Mi recai nella Sala delle Riunioni con il verbale stretto con foga tra le mani: cosa credeva di fare Virgile? Perché compromettere le procedure? Nessuno sapeva dell’esistenza di Nina, nessuno.
Nessuno a parte Olympe.
Ma dovevo omettere questo dettaglio, altrimenti sarei andata in rovina.
Roland, per mia fortuna, era un folle; nessuno si era mai fidato di lui. Le sue testimonianze potevano anche non essere ritenute attendibili.
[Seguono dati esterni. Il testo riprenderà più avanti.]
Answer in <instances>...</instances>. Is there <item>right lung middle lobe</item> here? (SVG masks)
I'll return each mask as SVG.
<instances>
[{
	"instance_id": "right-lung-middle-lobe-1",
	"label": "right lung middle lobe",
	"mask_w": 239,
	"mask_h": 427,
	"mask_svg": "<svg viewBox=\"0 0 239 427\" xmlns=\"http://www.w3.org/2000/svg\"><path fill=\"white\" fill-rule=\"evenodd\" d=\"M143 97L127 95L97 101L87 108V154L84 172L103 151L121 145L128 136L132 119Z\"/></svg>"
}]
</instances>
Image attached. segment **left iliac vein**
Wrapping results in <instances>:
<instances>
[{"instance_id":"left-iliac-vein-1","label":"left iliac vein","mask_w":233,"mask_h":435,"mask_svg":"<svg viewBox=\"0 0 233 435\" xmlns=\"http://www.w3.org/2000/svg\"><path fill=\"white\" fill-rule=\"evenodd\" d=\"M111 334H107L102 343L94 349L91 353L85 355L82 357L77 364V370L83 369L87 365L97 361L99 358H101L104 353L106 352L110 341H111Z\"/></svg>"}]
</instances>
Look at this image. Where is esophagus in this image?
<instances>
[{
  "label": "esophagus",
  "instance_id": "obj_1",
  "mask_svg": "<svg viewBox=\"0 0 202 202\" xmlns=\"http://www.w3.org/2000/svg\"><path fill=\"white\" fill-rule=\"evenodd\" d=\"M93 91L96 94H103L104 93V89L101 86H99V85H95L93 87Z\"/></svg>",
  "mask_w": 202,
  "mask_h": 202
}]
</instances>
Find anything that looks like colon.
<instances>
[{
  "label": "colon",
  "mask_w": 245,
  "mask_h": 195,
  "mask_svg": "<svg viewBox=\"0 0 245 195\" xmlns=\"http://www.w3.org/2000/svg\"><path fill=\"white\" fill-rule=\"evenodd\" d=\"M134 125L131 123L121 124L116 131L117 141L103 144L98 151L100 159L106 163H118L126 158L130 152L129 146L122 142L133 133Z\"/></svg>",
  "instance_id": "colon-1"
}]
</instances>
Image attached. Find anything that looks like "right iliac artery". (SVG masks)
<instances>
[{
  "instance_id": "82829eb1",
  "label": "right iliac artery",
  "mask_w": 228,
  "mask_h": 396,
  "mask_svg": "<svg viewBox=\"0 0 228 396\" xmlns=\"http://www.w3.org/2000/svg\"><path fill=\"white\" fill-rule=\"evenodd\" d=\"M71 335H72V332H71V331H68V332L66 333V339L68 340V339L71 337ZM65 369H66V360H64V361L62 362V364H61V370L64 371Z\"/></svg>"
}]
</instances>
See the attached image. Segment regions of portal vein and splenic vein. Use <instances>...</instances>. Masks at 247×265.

Lo sapevano tutti, in città, che era un ubriacone.
«La penso come voi, Claudie» Inés mi si era avvicinata, e ora mi guardava con quei suoi occhi azzurri e intelligenti «non credo che quella ragazza meriti di essere condannata al rogo.»
«Non è quello» dissi, portandomi una mano alla fronte e massaggiandola distrattamente. «È che non ritengo attendibili le testimonianze di Roland» aggiunsi, dando voce ai miei pensieri «semplicemente perché egli stesso non è attendibile. Con ogni probabilità era appena tornato dalla taverna quando ha visto questa presunta sirena» sputai, con disprezzo.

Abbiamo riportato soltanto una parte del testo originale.